BEGIN
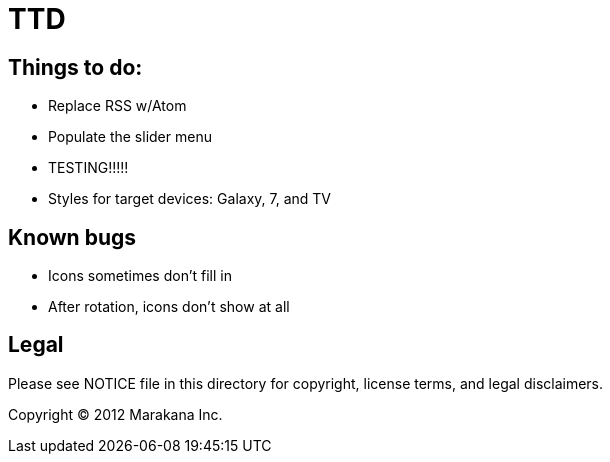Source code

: = TTD

== Things to do:

* Replace RSS w/Atom
* Populate the slider menu
* TESTING!!!!!
* Styles for target devices: Galaxy, 7, and TV

== Known bugs

* Icons sometimes don't fill in
* After rotation, icons don't show at all

== Legal

Please see ++NOTICE++ file in this directory for copyright, license terms, and legal disclaimers.

Copyright © 2012 Marakana Inc.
END
*What to produce*.
Give every entry again as it is, dropping its pictures.

*Exercise result*.
Source code

: = TTD

== Things to do:

* Replace RSS w/Atom
* Populate the slider menu
* TESTING!!!!!
* Styles for target devices: Galaxy, 7, and TV

== Known bugs

* Icons sometimes don't fill in
* After rotation, icons don't show at all

== Legal

Please see ++NOTICE++ file in this directory for copyright, license terms, and legal disclaimers.

Copyright © 2012 Marakana Inc.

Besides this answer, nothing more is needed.